Many say that consumers are biased to prefer the middle of three options, and to buy less when offered more options. In the latest American Economic Review, Emir Kamenica shows these need not be biases:
Numerous studies demonstrate that seemingly irrelevant factors influence people's decisions. … when three alternatives are available, the middle alternative is chosen more often than when it is paired with only one other option. … In choice overload experiments, customers are less likely to make a purchase if more products are added to the choice set. …
In this paper, I develop a model where uninformed consumers learn payoff-relevant information by observing what goods are available. The tendency to select the middle option thus naturally arises when there are consumers who are unsure which option is best for them, but know their tastes are middlebrow. Choice overload comes as no surprise if excessive product lines reduce consumers' information about which varieties are likely to suit them. …
The idea is straightforward: in a market setting, a consumer's knowledge of her relative position in the distribution of tastes is sufficient for identifying the optimal good if she can observe the entire product line. When fixed costs exclude some goods from the product line, however, the reduced menu provides worse information and forces the consumer to choose based on her prior.
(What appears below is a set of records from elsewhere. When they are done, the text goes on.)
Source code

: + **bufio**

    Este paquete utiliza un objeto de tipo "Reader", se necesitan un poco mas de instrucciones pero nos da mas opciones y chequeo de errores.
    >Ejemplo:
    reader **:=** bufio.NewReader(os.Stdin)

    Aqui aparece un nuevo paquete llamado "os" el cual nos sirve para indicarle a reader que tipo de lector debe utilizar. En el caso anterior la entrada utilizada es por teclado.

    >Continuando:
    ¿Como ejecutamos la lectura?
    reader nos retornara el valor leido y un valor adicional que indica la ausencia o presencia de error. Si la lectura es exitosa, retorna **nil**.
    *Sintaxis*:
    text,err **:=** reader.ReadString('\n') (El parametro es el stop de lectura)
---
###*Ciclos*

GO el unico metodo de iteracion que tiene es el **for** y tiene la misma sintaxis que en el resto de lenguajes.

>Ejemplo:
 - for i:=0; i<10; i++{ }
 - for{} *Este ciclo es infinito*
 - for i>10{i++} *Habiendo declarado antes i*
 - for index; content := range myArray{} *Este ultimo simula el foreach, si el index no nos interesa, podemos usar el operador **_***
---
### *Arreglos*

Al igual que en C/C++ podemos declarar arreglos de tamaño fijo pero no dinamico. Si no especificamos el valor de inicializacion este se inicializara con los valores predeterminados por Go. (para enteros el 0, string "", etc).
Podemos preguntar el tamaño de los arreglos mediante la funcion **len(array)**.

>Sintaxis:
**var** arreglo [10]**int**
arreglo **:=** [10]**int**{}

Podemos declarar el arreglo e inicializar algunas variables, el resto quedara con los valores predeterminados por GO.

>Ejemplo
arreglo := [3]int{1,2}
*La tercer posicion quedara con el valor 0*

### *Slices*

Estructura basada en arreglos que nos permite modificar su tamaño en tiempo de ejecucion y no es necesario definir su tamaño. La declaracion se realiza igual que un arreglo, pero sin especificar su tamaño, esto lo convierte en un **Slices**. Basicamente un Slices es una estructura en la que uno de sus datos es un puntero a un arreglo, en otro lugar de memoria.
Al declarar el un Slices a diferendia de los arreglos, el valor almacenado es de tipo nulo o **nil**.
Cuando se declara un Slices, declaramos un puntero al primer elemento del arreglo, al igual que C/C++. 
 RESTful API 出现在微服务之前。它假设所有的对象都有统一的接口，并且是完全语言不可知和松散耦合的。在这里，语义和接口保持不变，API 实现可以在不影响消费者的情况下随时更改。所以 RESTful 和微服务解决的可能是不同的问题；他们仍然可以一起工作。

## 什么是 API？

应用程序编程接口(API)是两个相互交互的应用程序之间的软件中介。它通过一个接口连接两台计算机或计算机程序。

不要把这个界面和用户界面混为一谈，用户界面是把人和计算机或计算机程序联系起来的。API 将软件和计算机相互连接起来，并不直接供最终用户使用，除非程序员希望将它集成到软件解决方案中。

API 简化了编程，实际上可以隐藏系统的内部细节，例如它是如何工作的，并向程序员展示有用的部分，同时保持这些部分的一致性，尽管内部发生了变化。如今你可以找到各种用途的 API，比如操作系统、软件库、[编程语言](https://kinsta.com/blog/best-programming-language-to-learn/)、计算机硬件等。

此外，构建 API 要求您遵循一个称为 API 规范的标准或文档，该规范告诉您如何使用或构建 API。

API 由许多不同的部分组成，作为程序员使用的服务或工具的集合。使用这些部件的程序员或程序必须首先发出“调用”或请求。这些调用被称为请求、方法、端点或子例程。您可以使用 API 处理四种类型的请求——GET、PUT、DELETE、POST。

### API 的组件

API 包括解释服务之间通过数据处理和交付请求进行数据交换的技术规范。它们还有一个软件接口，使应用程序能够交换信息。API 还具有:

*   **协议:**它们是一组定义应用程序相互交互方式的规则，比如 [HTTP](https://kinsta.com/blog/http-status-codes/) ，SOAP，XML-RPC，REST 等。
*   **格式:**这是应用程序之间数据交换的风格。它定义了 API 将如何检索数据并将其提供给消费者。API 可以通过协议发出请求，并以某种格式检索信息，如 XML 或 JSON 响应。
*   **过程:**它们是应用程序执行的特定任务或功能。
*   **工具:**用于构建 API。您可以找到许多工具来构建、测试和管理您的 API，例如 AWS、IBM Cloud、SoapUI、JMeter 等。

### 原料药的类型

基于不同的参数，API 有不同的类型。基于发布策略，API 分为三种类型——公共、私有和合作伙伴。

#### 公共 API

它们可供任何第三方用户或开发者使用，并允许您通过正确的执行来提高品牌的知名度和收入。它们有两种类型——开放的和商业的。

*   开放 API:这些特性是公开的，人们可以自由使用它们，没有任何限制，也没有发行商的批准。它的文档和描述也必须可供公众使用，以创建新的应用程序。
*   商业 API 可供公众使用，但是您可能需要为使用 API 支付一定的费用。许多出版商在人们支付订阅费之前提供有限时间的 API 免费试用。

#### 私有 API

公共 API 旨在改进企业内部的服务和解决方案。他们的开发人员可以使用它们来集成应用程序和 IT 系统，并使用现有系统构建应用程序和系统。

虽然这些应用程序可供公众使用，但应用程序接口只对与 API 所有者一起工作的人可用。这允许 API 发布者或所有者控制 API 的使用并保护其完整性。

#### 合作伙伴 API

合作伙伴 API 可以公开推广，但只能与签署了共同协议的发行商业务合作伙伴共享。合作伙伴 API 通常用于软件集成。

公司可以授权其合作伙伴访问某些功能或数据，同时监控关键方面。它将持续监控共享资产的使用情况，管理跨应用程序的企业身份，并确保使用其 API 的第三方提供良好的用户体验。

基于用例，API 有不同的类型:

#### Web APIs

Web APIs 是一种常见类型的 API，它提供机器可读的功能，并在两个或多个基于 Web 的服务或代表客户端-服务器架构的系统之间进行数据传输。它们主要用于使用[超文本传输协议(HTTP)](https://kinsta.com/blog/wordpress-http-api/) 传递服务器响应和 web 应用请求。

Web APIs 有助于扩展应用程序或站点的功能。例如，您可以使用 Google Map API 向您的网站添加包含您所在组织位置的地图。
This leads to an inconsistency between choices from a smaller and a larger menu. …
When many consumers are uninformed, the firm may try to manipulate consumers' beliefs through the set of varieties it offers. In particular, I establish that the firm may introduce premium loss leaders – expensive goods of overly high quality which, though unprofitable on their own, greatly improve the demand for other goods. …
An uninformed consumer can be better off with a smaller choice set. The logic behind this possibility is as follows. A consumer who does not know which variety she likes must choose randomly among the available varieties. In equilibrium, the most popular varieties are introduced, so the average popularity of the available varieties is decreasing in the breadth of the product line. Consequently, the uninformed consumer's expected surplus is greater when there are fewer options.
I expect this actually does explain a lot of this sort of consumer behavior. Choice sets really do typically contain info that we quite reasonably notice. Kamenica's other papers are interesting too, including these speed dating results:
Women put greater weight on the intelligence and the race of partner, while men respond more to physical attractiveness. Moreover, men do not value women's intelligence or ambition when it exceeds their own. Also, we find that women exhibit a preference for men who grew up in affluent neighborhoods. Finally, male selectivity is invariant to group size, while female selectivity is strongly increasing in group size.
@floccina
"Is that why women from urban areas marry less than women from rural areas? "
I wonder if the "folk wisdom" about major metropolitan areas is true - that it's harder for women to date and thus marry due to the fact that such areas attract a large number of gay men, skewing the ratios.
In Manhattan only 37% of women ever marry, compared with 61% across the USA. Since gay women are estimated to make up only 4-6% (this may be an undercount) of New York's female population, that can't account for the difference.
However, it's important to note that these effects can vary by nabe. Downtown, near the FiDi, men outnumbered women in a ratio of 126 to 100 in 2007, as male brokers & traders clustered in TriBeCa, sharing apartments to be near work.
Finally, male selectivity is invariant to group size, while female selectivity is strongly increasing in group size.
Is that why women from urban areas marry less than women from rural areas?